Meanwhile, the Department of Transport's Under-Secretary of State has gotten his website hacked

Apr 7, 2009 08:57 GMT  ·  By

The British Home Office failed to properly decommission a domain name, which was later registered by someone else and used to host a morally questionable website. This caused the old links on its own pages, as well as various electronic documents, to direct visitors to the embarrassing content.

The Home Office, formerly known as the Home Department, is the British equivalent to an Interior Ministry, the Ministry of Internal Affairs or Ministry of Home Affairs, names that are more commonly used in other countries. As such, it is responsible with security and order, co-ordinating the police and other law-enforcement agencies.

The BBC has reports that a Home Office mishap has resulted in a potentially dangerous situation, after a domain name formerly used by its Technical Advisory Boards (TAB) has been left to expire and has been subsequently registered by someone else. But not only has it been left to expire, as the links from the Home Office website pointing to it have neither been removed, nor redirected to a 404 error page.

In this case, the person who registered the domain redirected it to a Japanese adult-content website, but it might have just as easily been used to serve malware, launch phishing attacks, or perform other malicious actions. However, even after the Home Office told BBC that the now-offending links had been cleaned up from its website, remnants of the problem still remained and were most likely to persist for a long time.

As Graham Cluley, senior technology consultant at Sophos, points out, the government workers dealing with this situation did not consider the fact that the URL was also present in various .pdf files and other documents hosted on the Home Office website. But, even if these get cleaned too, it does not entirely solve the problem, because versions of these documents that have already been downloaded by other institutions, organizations, companies and users cannot be automatically cleaned. The same can be said about other websites that might link directly to this domain.

Interestingly enough, this is not the first time that the British Home Office fails to protect domain names it is no longer using.

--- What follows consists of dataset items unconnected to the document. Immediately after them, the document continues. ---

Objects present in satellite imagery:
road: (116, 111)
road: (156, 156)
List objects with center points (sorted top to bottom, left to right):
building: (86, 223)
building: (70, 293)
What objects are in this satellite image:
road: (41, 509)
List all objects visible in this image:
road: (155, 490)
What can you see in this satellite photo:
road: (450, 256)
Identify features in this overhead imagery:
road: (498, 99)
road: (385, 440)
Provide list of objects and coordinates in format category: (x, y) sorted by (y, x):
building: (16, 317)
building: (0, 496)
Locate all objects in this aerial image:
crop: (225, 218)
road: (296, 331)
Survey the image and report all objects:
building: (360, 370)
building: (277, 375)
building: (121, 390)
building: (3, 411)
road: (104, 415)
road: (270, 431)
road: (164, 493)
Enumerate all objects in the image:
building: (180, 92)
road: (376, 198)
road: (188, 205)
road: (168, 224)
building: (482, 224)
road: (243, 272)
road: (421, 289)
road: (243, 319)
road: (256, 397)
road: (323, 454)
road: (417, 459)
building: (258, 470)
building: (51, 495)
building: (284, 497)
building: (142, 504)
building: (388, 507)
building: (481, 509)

In September 2008, Sophos revealed that the domain name used by the National Hi-Tech Crime Unit at the time was similarly hijacked by a German citizen, who profited from the fact that the Home Office failed to extend its registration.

These unwanted situations should serve as not-to-do examples for other parties that manage domain names of significant public interest. Considering that an org.uk domain name, like the one lost that used to belong to the Technical Advisory Board, can cost as low as £3 ($4.5) per year, it is certainly an investment worth making in order to avoid such an incident. "More care needs to be taken about ensuring website URLs do not fall into the wrong hands, even if it has been decided to mothball an old website," Mr. Cluley concludes.

In an unrelated incident, political blogger "Dizzy Thinks" announces that the website of Paul Clarke, under-secretary of state at the Department of Transport and Labour MP for Gillingham and Rainham, has been defaced by an Egyptian hacker. Calling himself "red virus," the perpetrator has left offensive web graffiti behind.